**Exercise tasks:**
#1 Reproduce everything in the passage on entity tagging and Markov chains from "Or, in a tabular" down to "6,000 unique sentences.".
#2 Resume the passage on entity tagging and Markov chains, beginning right after its final sentence.

**Passage to read:**
Note that all non-entity words/tokens will be tagged with 'O', for other.

Consider the following sentence:

On Sunday the United Nations condemned Kim Jong-Un and North Korea for continued Nuclear weapons testing.

There are 4 different entities mentioned within it - a day/time, an organization, a specific person, and a nation. Here's what the tagged version of the sentence would look like:

On SundayTim the United NationsOrg condemned Kim Jong-UnPer and North KoreaNat for continued Nuclear weapons testing.

Or, in a tabular representation:

Index Word Tag
0 On O
1 Sunday TIM
2 the O
3 United B-ORG
4 Nations I-ORG
5 condemned O
... ... ...

The Data

We'll use a corpus of documents, also drawn from the GMB, to train and evaluate our model. Specifically, we'll use a small sample of about 6,000 unique sentences.

Here's a link to the dataset.

As with many NLP tasks, we will be working with sequence data. We consider sentences to be a sequence in which each word's meaning is dependent on both the other words in the sentence and the order in which they appear.

In this post, we'll assume sentences to be a special type of sequence - one that results from a type of Markov Process called a Markov Chain.

Markov Process

What is a Markov Process? It's a process that generates a sequence in which each element in the sequence is the result of a conditional probability distribution, conditioned on the state of the sequence at that position.

Here's a more formal description:

  • Consider a sequence of elements $y$
  • The element (AKA emission) $y_i$ at the $i$th position is a random variable that takes the conditional distribution parameterized on state $x_i$ (AKA emission probability): $$y_i \sim P( y \mid x_i )$$
  • The state $x_i$ at the $i$th position is a random variable takes a conditional distribution parameterized on the previous state: $$x_i \sim P( x \mid x_{i-1} )$$

A Markov chain is simply a Markov Process in which the state space is discrete.

We'll consider Sentences to be the result of a Markov Chain in which the states are entity tags. Let's modify the description above to demonstrate:

  • Consider a sequence of words $w$
  • The word $w_i$ at the $i$th position is a random variable that takes the conditional distribution parameterized on the entity tag $x_i$: $$w_i \sim P( w \mid x_i )$$
  • The entity tag $x_i$ at the $i$th position is a random variable that takes a conditional distribution parameterized on the previous tag: $$x_i \sim P( x \mid x_{i-1} )$$

Note that at each position $i$, both the word $w_i$ and the future tag $x_{i+1}$ depend only on the current tag $x_i$. Thus, at any position, future predictions are independent of the past history of the sequence. This is an important assumption for a Markov Process.

One can make the case that this is assumption is flawed in the context of language, and claim that semantic meaning cannot be accurately modeled by a Markov Process. However, that discussion is outside the context of this post. So we'll just roll with it :)

This assumption enables us to use a Hidden Markov Model (HMM) to solve the problem. HMMs are commonly used in sequential text classification tasks, such as POS tagging.

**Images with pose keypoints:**
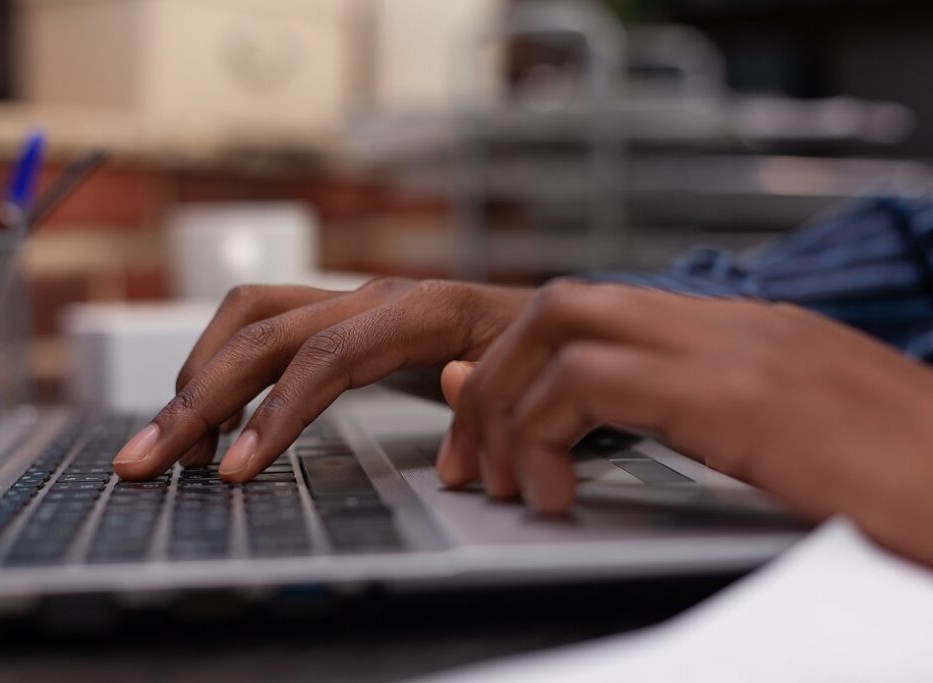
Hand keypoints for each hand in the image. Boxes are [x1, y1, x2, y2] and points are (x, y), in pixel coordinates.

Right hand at [113, 278, 533, 480]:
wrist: (544, 319)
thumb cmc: (535, 349)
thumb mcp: (527, 373)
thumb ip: (488, 387)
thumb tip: (449, 382)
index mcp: (421, 309)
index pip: (326, 355)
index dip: (275, 412)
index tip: (235, 470)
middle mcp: (373, 297)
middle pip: (264, 332)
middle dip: (198, 397)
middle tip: (147, 459)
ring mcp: (350, 303)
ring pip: (248, 316)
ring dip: (198, 375)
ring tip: (170, 441)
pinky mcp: (338, 318)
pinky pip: (263, 330)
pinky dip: (224, 368)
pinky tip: (211, 417)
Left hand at [438, 280, 932, 566]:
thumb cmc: (896, 480)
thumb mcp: (780, 443)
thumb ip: (684, 418)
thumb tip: (581, 423)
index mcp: (736, 333)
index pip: (592, 309)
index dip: (517, 362)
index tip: (484, 425)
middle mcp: (726, 324)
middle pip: (560, 304)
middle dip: (494, 379)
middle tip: (469, 457)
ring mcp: (731, 349)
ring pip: (562, 324)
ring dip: (506, 404)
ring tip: (502, 480)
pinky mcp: (736, 394)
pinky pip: (593, 382)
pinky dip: (544, 433)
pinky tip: (553, 495)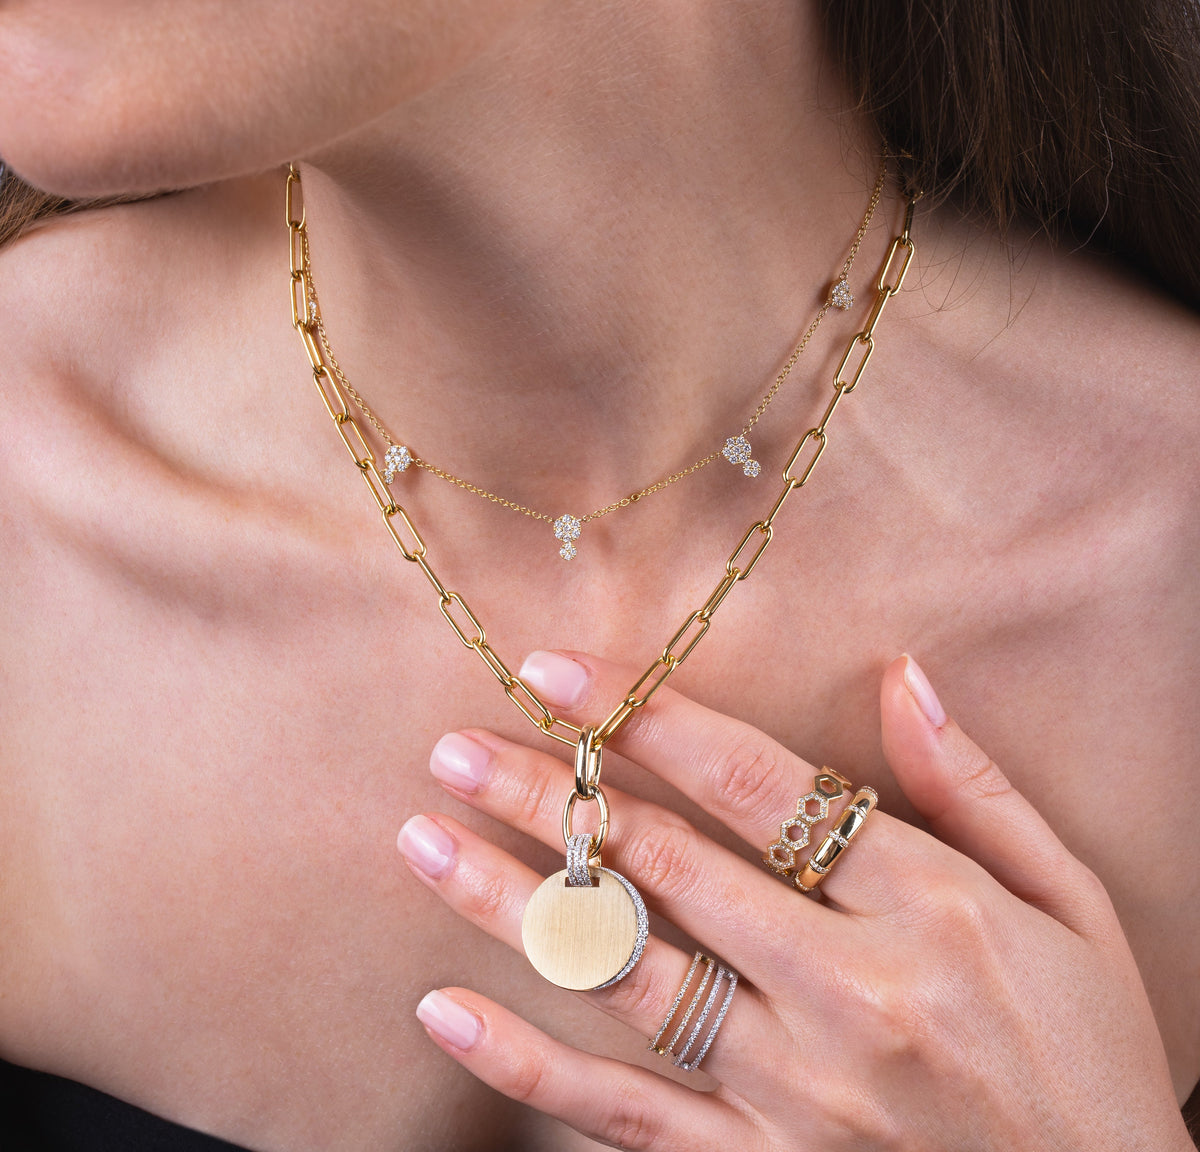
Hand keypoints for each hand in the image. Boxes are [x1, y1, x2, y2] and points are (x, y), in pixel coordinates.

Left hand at [397, 653, 1191, 1150]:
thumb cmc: (1092, 1059)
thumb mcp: (1072, 906)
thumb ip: (975, 788)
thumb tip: (901, 675)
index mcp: (925, 906)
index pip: (752, 781)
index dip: (642, 715)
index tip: (553, 672)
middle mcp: (847, 993)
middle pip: (665, 866)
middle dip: (550, 795)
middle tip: (455, 747)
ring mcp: (796, 1096)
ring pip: (622, 978)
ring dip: (510, 902)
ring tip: (422, 840)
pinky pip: (624, 1117)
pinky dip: (526, 1068)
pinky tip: (446, 1009)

**Exercise results:**
#1
Or, in a tabular representation:

Index Word Tag
0 On O
1 Sunday TIM
2 the O
3 United B-ORG
4 Nations I-ORG
5 condemned O
... ... ...

The Data

We'll use a corpus of documents, also drawn from the GMB, to train and evaluate our model. Specifically, we'll use a small sample of about 6,000 unique sentences.

#2
You can learn more about Markov Processes here.

The Hidden Markov Model (HMM)

How do we model a Markov Chain? Just as we described above! There's just one consideration we have to take into account: the observability of the state.

In a standard Markov Chain, the state is observable. That is to say that, at a position $i$, we know the state $x_i$. For example: a model that predicts the temperature on a given day conditional on the state of cloud cover (sunny, partially cloudy, cloudy, etc), the state (cloud cover) is clearly observable.

In our problem, the state (entity tag) is only partially observable. That is to say that, for a word at position $i$, we cannot directly observe the tag state $x_i$. What we do know: the word at position $i$. Thus, we're interested in building a model that will estimate tag $x_i$ by finding the tag with the highest probability of emitting word $w_i$, given $w_i$ and $x_{i-1}$. In other words: $MAX( P(x_i | w_i, x_{i-1}) )$.

The model does so by learning and estimating the conditional probability distributions $w_i \sim P( w \mid x_i )$ and $x_i \sim P( x \mid x_{i-1} )$.

How? There are a few methods. We'll be using an open-source implementation of an HMM called seqlearn, which uses the Viterbi algorithm.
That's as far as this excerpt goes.